## SOURCE INFORMATION

══════════════════════════════

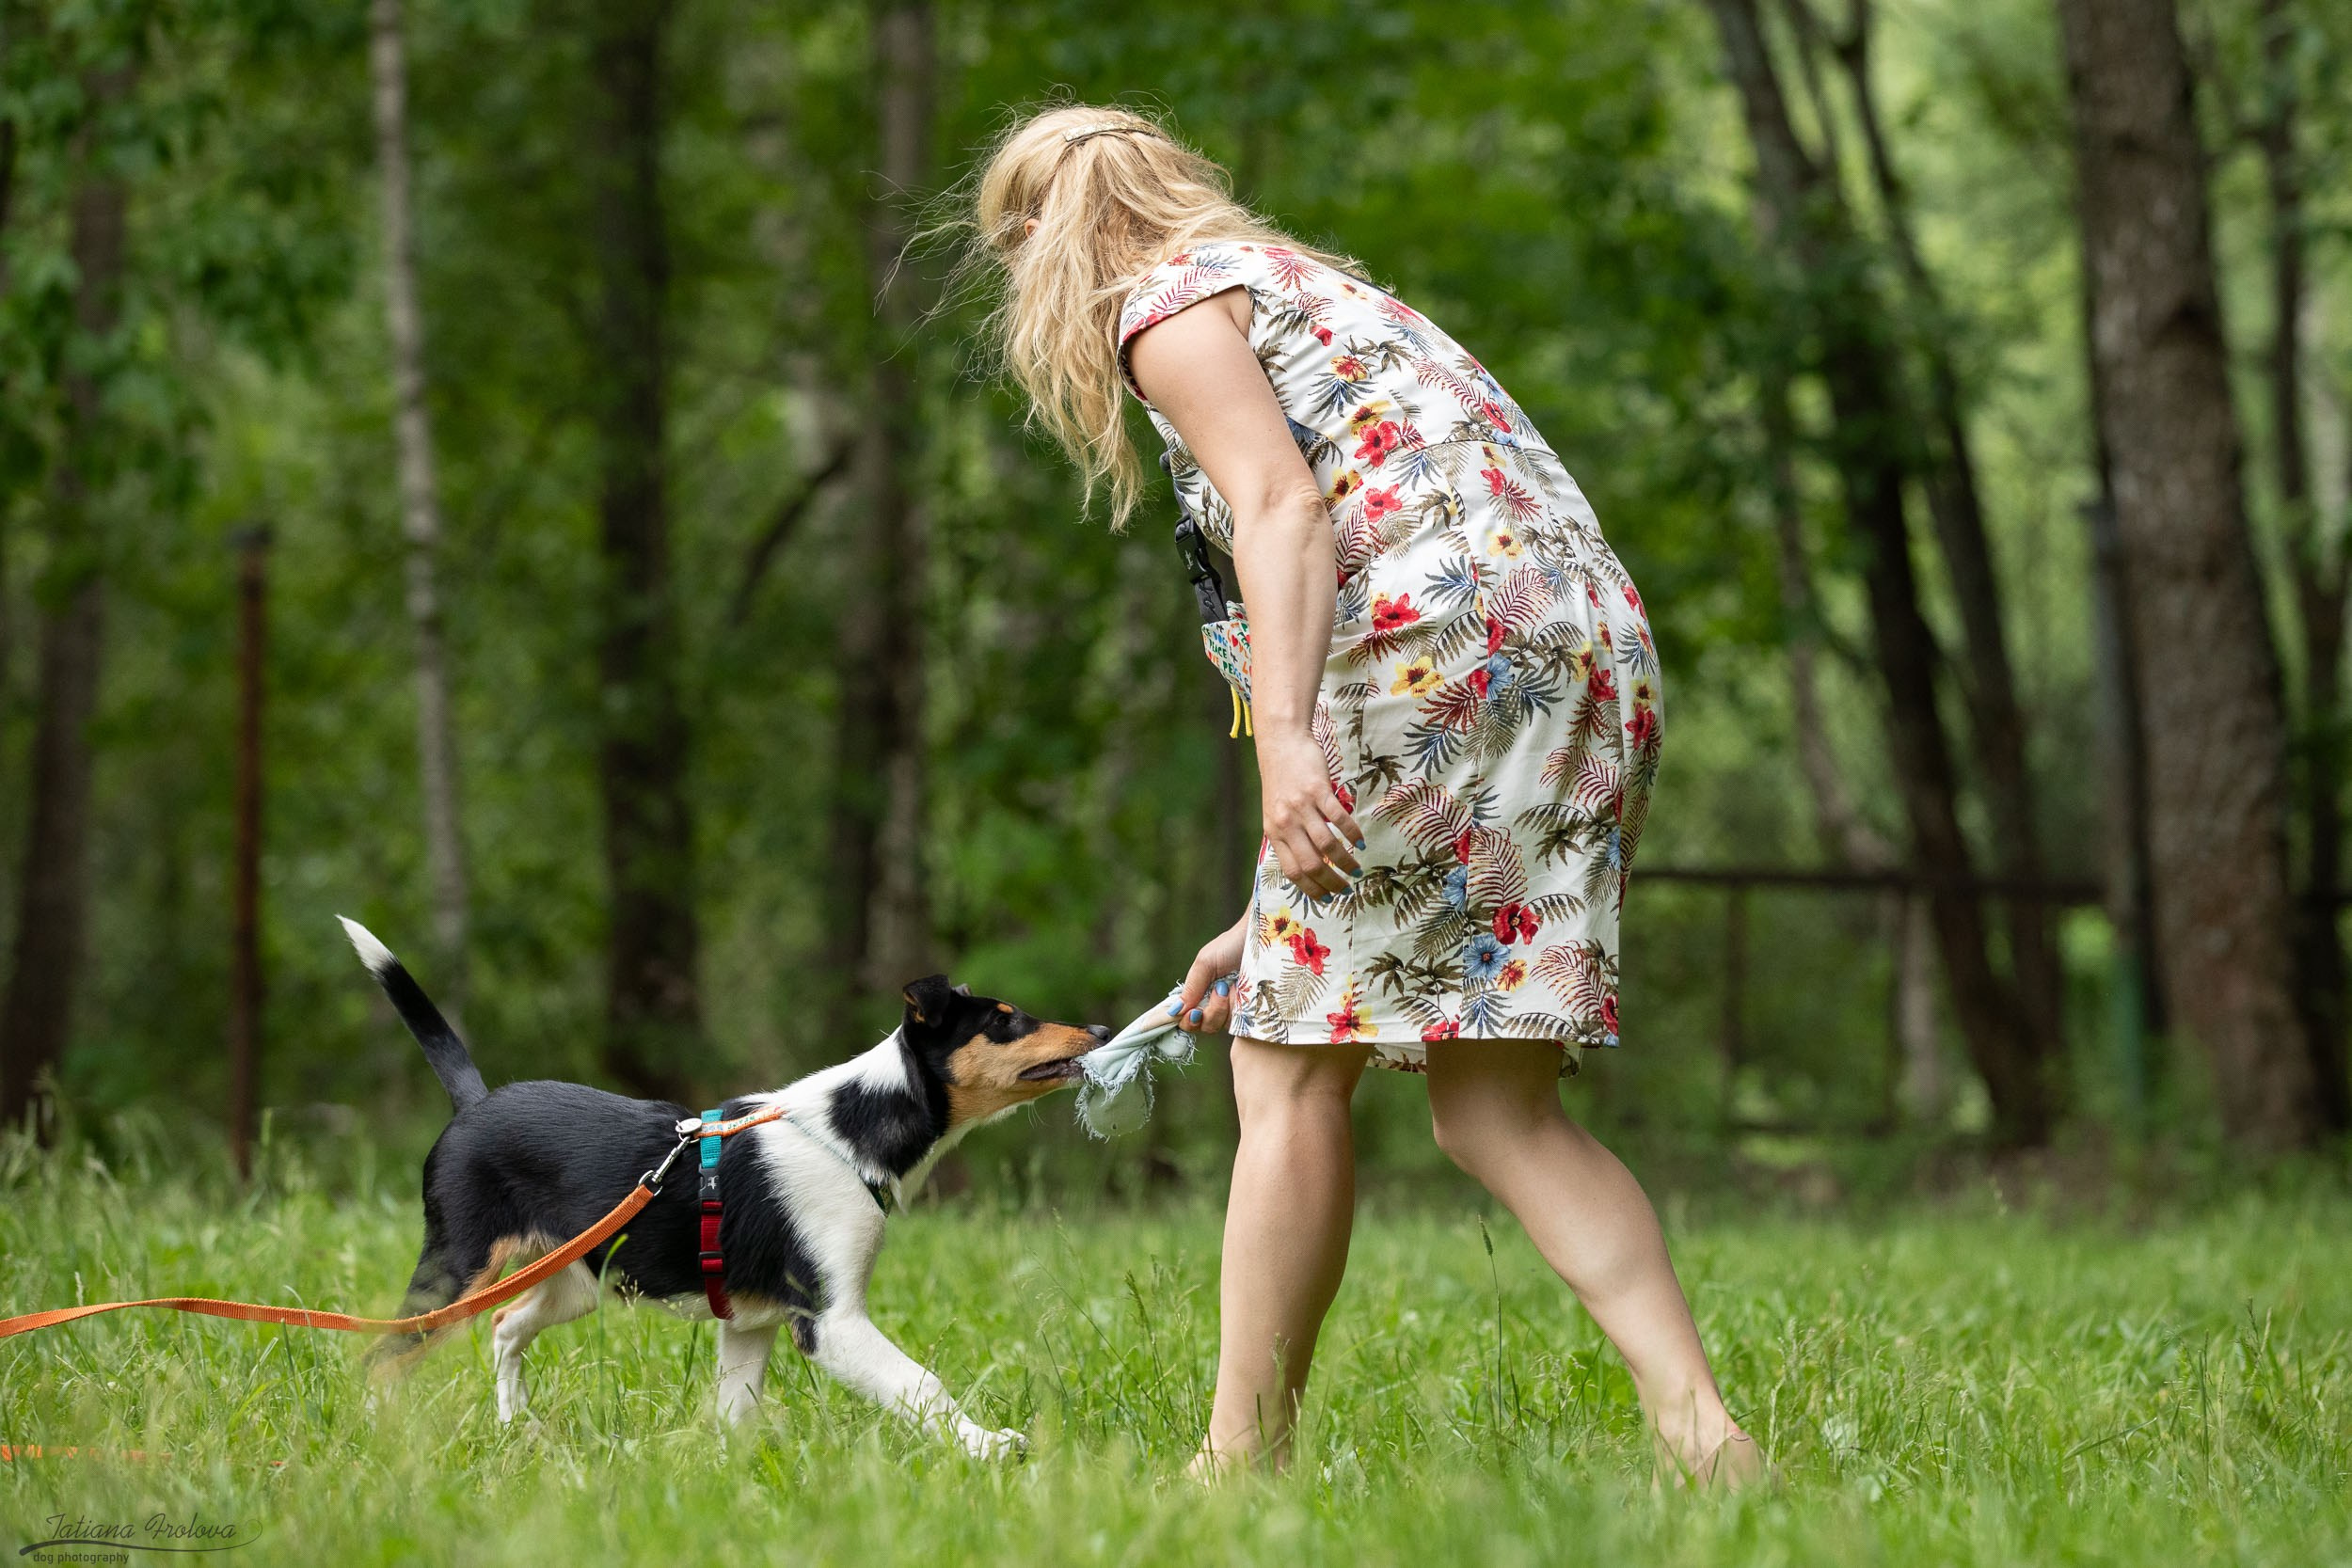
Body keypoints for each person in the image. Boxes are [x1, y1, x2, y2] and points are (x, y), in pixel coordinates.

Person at [968, 103, 1760, 1487]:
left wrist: (1281, 741)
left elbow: (1285, 509)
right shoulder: (1315, 293)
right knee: (1496, 1109)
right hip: (1576, 656)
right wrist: (1267, 907)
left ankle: (1239, 1464)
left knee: (1282, 1072)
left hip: (1441, 665)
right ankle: (1707, 1439)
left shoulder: (1167, 307)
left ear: (1049, 241)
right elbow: (1416, 516)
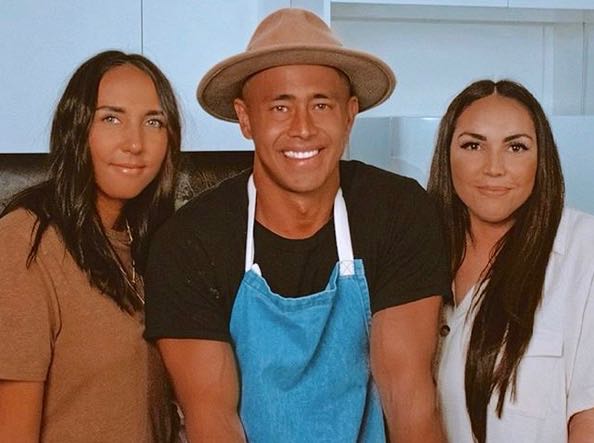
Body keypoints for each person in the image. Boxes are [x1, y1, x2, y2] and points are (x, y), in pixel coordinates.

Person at [145, 8, 450, 442]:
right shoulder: (189, 242)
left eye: (321, 104)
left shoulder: (398, 211)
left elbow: (409, 399)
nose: (303, 128)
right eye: (280, 106)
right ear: (245, 118)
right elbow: (213, 420)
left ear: (349, 115)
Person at [0, 50, 182, 442]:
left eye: (153, 122)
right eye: (111, 118)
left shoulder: (155, 242)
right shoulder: (25, 242)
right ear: (76, 128)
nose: (135, 143)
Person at [428, 79, 594, 443]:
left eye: (516, 147)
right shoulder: (414, 251)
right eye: (473, 145)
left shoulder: (583, 249)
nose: (494, 168)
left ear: (541, 158)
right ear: (447, 155)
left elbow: (589, 419)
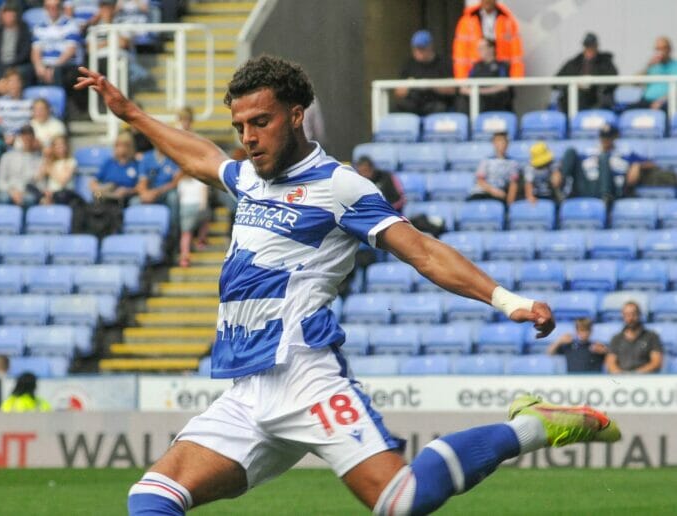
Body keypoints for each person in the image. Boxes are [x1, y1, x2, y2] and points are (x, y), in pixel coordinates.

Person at [77, 56, 620, 516]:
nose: (248, 137)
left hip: (304, 375)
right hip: (248, 389)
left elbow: (424, 251)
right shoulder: (249, 176)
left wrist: (509, 301)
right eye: (240, 125)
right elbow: (203, 158)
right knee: (151, 498)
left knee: (400, 500)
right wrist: (132, 114)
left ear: (296, 115)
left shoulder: (339, 186)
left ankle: (531, 426)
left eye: (260, 122)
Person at [560, 124, 642, 202]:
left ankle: (606, 199)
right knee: (570, 152)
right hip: (588, 185)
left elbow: (648, 163)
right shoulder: (589, 152)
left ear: (615, 137)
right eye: (603, 137)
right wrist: (558, 170)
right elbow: (573, 165)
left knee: (603, 157)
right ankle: (560, 192)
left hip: (613, 188)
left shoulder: (625, 153)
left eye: (609, 137)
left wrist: (636, 165)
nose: (605, 140)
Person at [453, 0, 524, 79]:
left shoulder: (507, 20)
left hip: (501, 72)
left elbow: (516, 53)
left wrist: (516, 78)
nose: (487, 1)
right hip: (476, 72)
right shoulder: (467, 20)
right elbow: (461, 52)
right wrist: (462, 79)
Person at [394, 30, 455, 116]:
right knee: (397, 108)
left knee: (440, 108)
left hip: (435, 102)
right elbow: (398, 92)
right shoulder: (409, 64)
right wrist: (410, 85)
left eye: (422, 48)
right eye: (415, 49)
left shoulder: (443, 63)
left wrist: (431, 85)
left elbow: (453, 90)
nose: (418, 52)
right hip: (414, 103)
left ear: (430, 47)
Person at [555, 33, 618, 111]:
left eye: (592, 46)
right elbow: (556, 82)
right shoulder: (574, 63)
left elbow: (613, 81)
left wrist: (593, 83)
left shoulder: (605, 62)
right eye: (587, 46)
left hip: (596, 98)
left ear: (597, 46)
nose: (589, 49)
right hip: (572, 99)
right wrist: (574, 84)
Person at [31, 0, 84, 88]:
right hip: (46, 65)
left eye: (56, 6)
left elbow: (70, 51)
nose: (52, 9)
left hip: (66, 65)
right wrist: (39, 67)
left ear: (61, 7)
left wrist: (54, 68)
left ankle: (57, 100)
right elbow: (35, 51)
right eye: (49, 7)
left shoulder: (71, 24)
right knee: (26, 72)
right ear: (45, 8)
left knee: (57, 72)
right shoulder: (39, 27)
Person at [606, 301, 663, 374]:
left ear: (639, 315)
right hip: (621, 380)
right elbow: (610, 363)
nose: (630, 318)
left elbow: (656, 362)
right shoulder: (616, 338)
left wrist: (635, 375)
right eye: (627, 314)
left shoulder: (652, 337)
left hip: (645, 379)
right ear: (623, 316)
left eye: (633, 314)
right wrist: (621, 375)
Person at [458, 38, 512, 113]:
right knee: (461, 100)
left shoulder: (501, 66)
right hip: (476, 100)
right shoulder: (476, 66)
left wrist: (480, 91)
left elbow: (504, 87)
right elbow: (464, 87)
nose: (479, 51)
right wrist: (470, 91)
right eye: (478, 48)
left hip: (495, 103)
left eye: (482, 48)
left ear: (491, 49)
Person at [0, 125, 42, 206]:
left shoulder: (39, 159)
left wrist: (21, 192)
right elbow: (0, 182)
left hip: (27, 192)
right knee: (4, 198)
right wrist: (12, 192)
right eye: (24, 137)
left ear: (34, 139)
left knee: (30, 199)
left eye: (29, 138)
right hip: (8, 191)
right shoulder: (7, 157)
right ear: (19, 138)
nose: (27, 141)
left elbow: (38, 182)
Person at [0, 0, 34, 86]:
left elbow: (25, 52)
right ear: (2, 16)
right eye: (6, 14)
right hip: (1, 65)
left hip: (18, 64)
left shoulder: (24, 30)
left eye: (11, 14)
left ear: (16, 15)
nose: (9, 17)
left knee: (20, 72)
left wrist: (11, 64)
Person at [135, 147, 180, 231]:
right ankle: (135, 233)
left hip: (166, 192)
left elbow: (175, 182)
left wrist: (157, 191)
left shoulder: (174, 157)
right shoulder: (147, 157)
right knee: (134, 202)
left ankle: (173, 232)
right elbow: (142, 181)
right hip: (149, 192)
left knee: (173, 198)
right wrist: (144, 194)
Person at [467, 131, 519, 204]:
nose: (501, 144)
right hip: (482, 193)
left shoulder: (513, 163)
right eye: (498, 141)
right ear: (494, 143)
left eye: (503, 141)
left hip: (499, 196)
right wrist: (493, 191)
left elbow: (513, 184)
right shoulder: (486, 160)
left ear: (507, 144)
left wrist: (509, 203)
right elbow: (480, 181)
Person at [89, 130, 140, 203]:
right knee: (98, 195)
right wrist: (99, 188)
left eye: (124, 145)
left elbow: (141, 186)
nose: (121, 148)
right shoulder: (109, 163)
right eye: (118, 145)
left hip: (126, 197)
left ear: (130, 147)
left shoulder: (136, 164)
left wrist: (128, 191)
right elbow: (93, 182)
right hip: (107, 193)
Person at [176, 172, 210, 268]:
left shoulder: (181, 182)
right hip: (196, 206)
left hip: (185, 207)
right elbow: (204, 195)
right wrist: (203, 207)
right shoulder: (201, 181)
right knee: (204, 222)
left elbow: (180, 197)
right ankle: (201, 241)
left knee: (186, 233)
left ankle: (184, 257)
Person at [634, 36, 677, 111]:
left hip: (667, 102)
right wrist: (648, 66)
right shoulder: (652, 65)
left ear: (669, 49)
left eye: (663, 48)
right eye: (657, 49)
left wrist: (661, 101)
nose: (660, 51)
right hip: (646, 100)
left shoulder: (675, 66)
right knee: (627, 109)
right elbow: (635, 83)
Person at [35, 134, 80, 205]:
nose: (60, 147)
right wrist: (46, 158)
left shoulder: (71, 162)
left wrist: (50, 170)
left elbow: (63, 181)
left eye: (62, 145)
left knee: (60, 196)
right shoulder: (51, 163)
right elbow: (38, 178)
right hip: (50, 194)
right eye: (57, 145)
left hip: (64, 193)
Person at [0, 69, 34, 146]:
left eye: (16, 81)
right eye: (11, 82)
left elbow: (31, 123)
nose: (14, 85)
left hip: (23, 138)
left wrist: (16, 136)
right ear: (6, 84)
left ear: (21, 83)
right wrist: (4, 136)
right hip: (4, 138)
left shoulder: (30, 103)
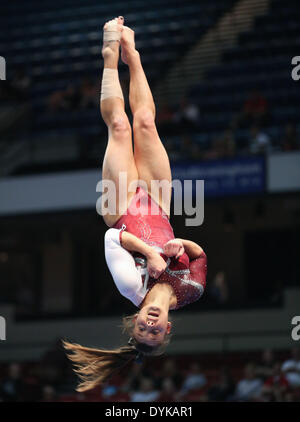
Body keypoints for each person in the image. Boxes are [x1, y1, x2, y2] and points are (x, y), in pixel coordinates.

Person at [63, 16, 207, 393]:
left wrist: (149, 253)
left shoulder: (132, 285)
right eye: (155, 332)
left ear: (136, 318)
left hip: (122, 206)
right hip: (159, 205)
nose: (150, 325)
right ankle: (133, 54)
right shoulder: (191, 291)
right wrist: (180, 246)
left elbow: (113, 238)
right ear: (166, 329)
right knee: (145, 121)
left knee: (120, 128)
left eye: (142, 328)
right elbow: (200, 255)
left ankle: (109, 54)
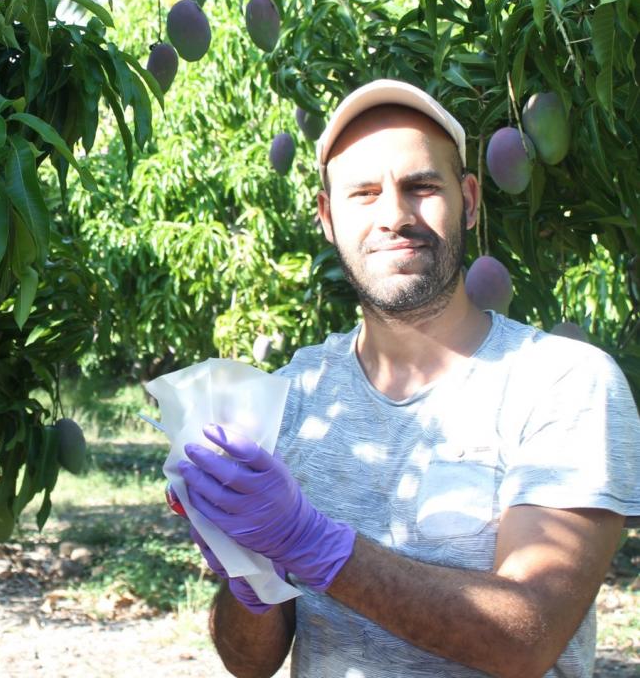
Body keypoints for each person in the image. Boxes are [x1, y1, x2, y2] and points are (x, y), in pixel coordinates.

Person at [177, 79, 640, 678]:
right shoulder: (293, 396)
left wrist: (312, 543)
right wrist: (250, 576)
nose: (394, 216)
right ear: (326, 218)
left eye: (422, 187)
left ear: (470, 201)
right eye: (363, 194)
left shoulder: (565, 383)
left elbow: (527, 638)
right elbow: (251, 664)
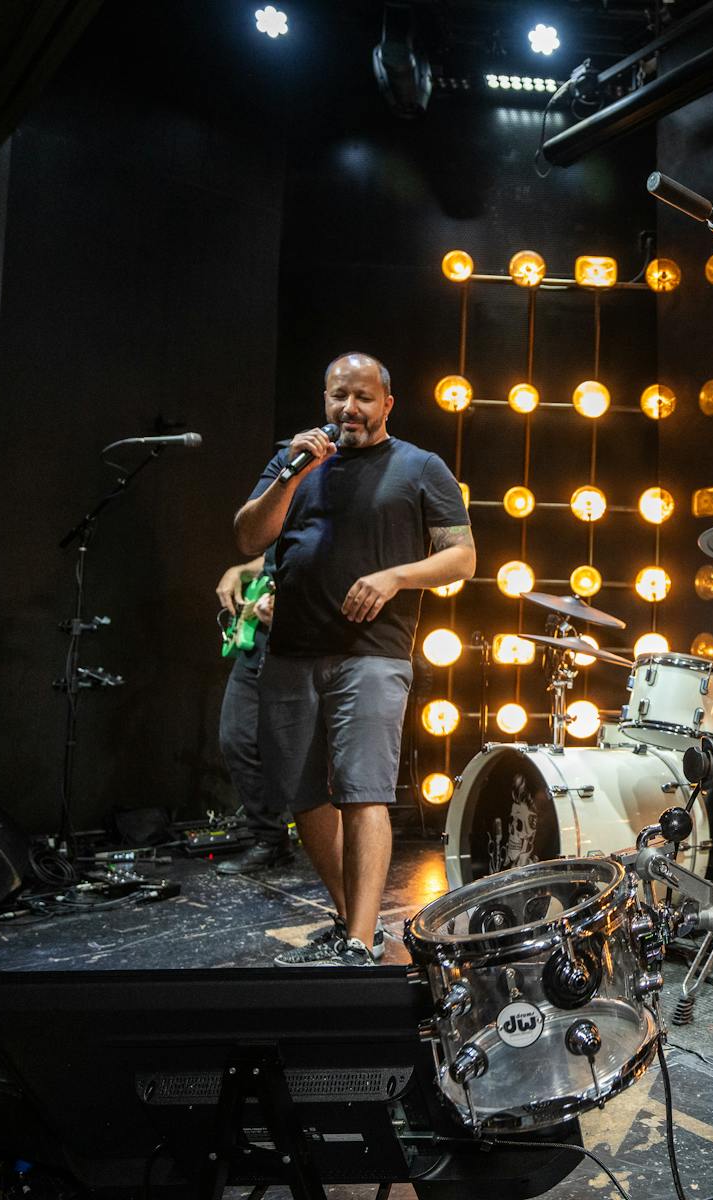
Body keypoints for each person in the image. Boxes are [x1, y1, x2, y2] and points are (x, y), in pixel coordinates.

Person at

══════════════════════════════

## TASK STATEMENT
The lines from the start of the data through the line that contains "left eye: (516, 147)" are to be returned exactly, please, with both ends included and every picture left out.

## ANSWER TO THIS PROBLEM
Body keypoints for each person in the image. Boxes are [x1, y1, x2, y2] and points are (x, y), in pixel coordinates.

Person at [968, 103, 1760, 1487]:
left wrist: (1281, 741)
left elbow: (1285, 509)
right shoulder: (1315, 293)
right knee: (1496, 1109)
right hip: (1576, 656)
right wrist: (1267, 907)
left ankle: (1239, 1464)
left knee: (1282, 1072)
left hip: (1441, 665)
right ankle: (1707, 1439)
left shoulder: (1167, 307)
left ear: (1049, 241)
right elbow: (1416, 516)
Body keypoints for each person in the image. Boxes are [x1, y1, x2, y2] and points are (x, y), in pixel coordinates.

Person at [145, 8, 450, 442]:
right shoulder: (189, 242)
left eye: (321, 104)
left shoulder: (398, 211)
left elbow: (409, 399)
nose: (303, 128)
right eye: (280, 106)
right ear: (245, 118)
right elbow: (213, 420)
left ear: (349, 115)
Person at [0, 50, 182, 442]:
left eye: (153, 122)
right eye: (111, 118)
left shoulder: (155, 242)
right shoulder: (25, 242)
right ear: (76, 128)
nose: (135, 143)
Person at [428, 79, 594, 443]:
left eye: (516, 147)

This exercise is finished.